Kegiatan ini mengusung tema “Mudik Aman, Keluarga Bahagia, Aparat Siaga” sebagai komitmen kepolisian dalam menjamin kenyamanan masyarakat selama masa Lebaran.
Kasatlantas Polresta Malang Kota, AKP Rio Angga Prasetyo, S.I.K., M.M., menyatakan bahwa pihaknya telah menyiapkan skema komprehensif untuk mengantisipasi lonjakan arus lalu lintas di wilayah Kota Malang.
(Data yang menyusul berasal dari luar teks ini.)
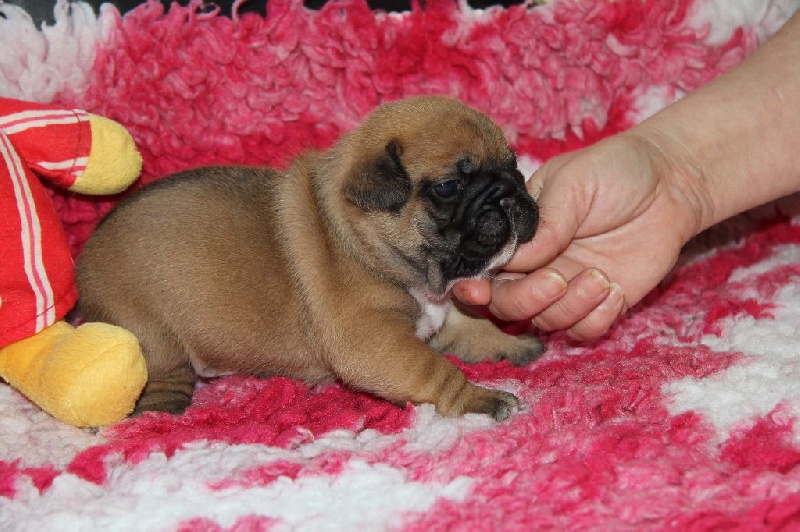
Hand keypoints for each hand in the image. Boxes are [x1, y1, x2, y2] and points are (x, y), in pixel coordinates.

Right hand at [455, 132, 707, 339]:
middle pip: (506, 304)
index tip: (478, 289)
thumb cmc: (615, 171)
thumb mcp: (573, 182)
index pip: (483, 267)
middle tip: (557, 279)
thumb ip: (545, 222)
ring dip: (570, 307)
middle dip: (525, 299)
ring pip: (545, 322)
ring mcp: (567, 287)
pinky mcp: (599, 303)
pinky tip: (616, 290)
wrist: (672, 183)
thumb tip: (514, 257)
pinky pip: (583, 331)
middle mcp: (535, 265)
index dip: (474, 285)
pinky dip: (596, 319)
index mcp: (518, 234)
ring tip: (600, 278)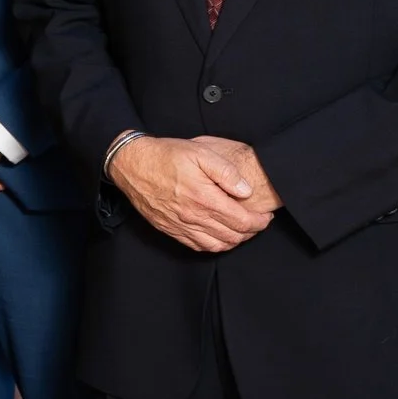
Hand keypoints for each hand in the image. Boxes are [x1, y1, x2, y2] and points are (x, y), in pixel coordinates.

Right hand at [108, 135, 274, 252]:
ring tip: (241, 229)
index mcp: (205, 199)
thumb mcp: (200, 152)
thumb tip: (246, 190)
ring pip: (217, 245)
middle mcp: (194, 217)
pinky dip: (214, 245)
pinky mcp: (171, 229)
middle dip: (251, 231)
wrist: (132, 165)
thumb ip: (227, 171)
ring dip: (235, 240)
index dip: (260, 221)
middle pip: (233, 236)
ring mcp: (181, 226)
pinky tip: (218, 235)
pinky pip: (198, 246)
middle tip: (257, 221)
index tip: (265, 215)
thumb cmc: (166, 156)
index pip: (243, 222)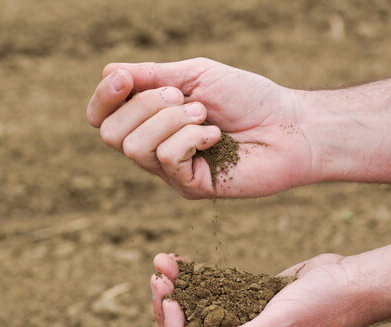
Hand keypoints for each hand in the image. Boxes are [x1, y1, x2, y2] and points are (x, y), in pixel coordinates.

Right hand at [87, 58, 315, 198]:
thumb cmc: (249, 98)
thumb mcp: (196, 75)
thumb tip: (110, 74)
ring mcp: (171, 171)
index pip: (101, 117)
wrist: (289, 126)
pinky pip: (166, 158)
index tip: (124, 80)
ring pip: (135, 147)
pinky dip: (191, 137)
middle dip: (146, 106)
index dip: (103, 98)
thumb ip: (152, 75)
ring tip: (204, 116)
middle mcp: (155, 148)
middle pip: (111, 133)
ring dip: (171, 120)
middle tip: (186, 98)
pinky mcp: (190, 187)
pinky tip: (215, 136)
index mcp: (151, 119)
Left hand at [149, 253, 371, 326]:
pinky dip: (192, 285)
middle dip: (169, 314)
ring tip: (162, 265)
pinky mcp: (243, 318)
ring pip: (193, 325)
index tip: (170, 300)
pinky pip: (208, 306)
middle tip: (158, 278)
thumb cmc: (326, 307)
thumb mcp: (280, 326)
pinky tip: (176, 263)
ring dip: (176, 295)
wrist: (352, 284)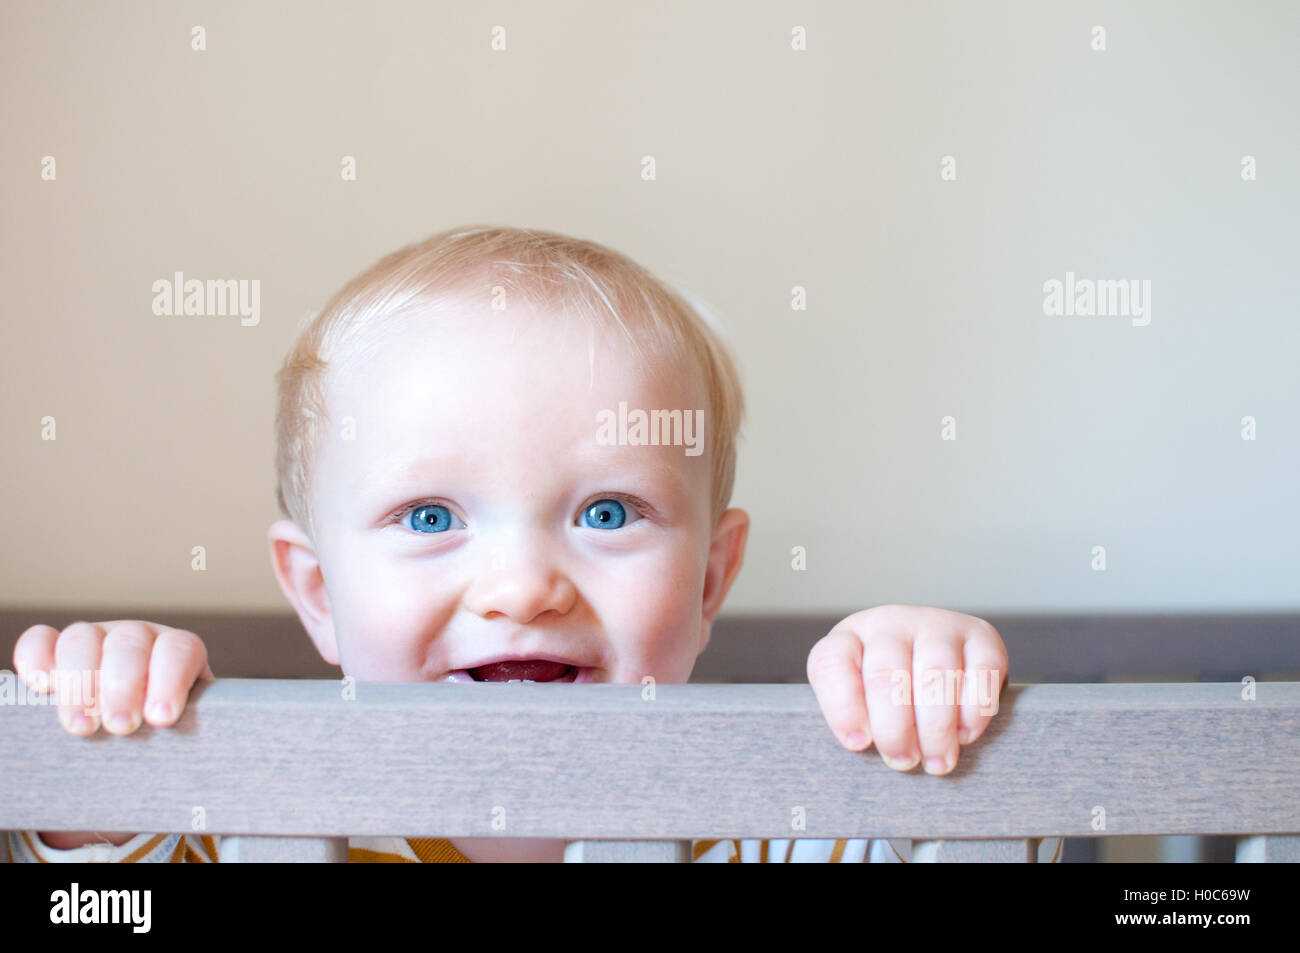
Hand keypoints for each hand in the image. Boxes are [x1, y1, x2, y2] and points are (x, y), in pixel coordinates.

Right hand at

Sebanyak 600 personel gabungan disiagakan untuk mengisi berbagai pos strategis.
“Secara keseluruhan ada 600 personel yang dikerahkan, dibantu oleh instansi terkait seperti Dishub, Linmas, hingga potensi masyarakat,” ujar AKP Rio saat ditemui usai apel.
Sebaran Pos Pengamanan dan Pelayanan
Untuk memastikan kelancaran arus, Satlantas telah mendirikan beberapa titik pos, di antaranya:
- Pos Pengamanan (Pospam): Exit Tol Madyopuro, Jembatan UB (Soekarno-Hatta), dan Pos Mitra 1 Alun-Alun Kota.
- Pos Pelayanan (Posyan): Stasiun Kota Baru.
Tim Urai Kemacetan di 6 Titik Rawan
Salah satu inovasi yang ditekankan oleh Kasatlantas muda ini adalah pengerahan Tim Urai Kemacetan yang tersebar di enam zona wilayah:
- Utara: Pos Graha Kencana.
- Timur: Jembatan Kedungkandang.
- Barat: Landungsari.
- Selatan: Wilayah Sukun.
- Tengah: Kawasan 12.0.
- Pusat: Pos MCC (Malang Creative Center).
“Tim urai ini bertugas memantau kepadatan secara real-time, baik melalui patroli langsung maupun pantauan Google Maps. Jika terlihat indikasi warna merah (macet), tim akan langsung bergerak melakukan penguraian sebelum terjadi penumpukan kendaraan yang stuck,” jelasnya. Setiap titik tim urai tersebut diperkuat oleh 15 hingga 20 personel gabungan.
Tantangan Prediksi Kepadatan
Terkait tantangan tahun ini, AKP Rio menekankan pada akurasi prediksi dan kecepatan respons terhadap kepadatan arus mudik maupun balik. Menurutnya, fokus utama Kasatgas Kamseltibcarlantas dalam Operasi Ketupat ini adalah mendeteksi potensi kemacetan lebih dini agar masyarakat tetap bisa melakukan perjalanan dengan nyaman.
“Tantangannya adalah kepadatan arus. Kita harus mampu memprediksi lebih awal dan cepat melakukan penguraian di titik-titik simpul seperti Simpang Tiga Jembatan UB dan kawasan MCC,” pungkasnya.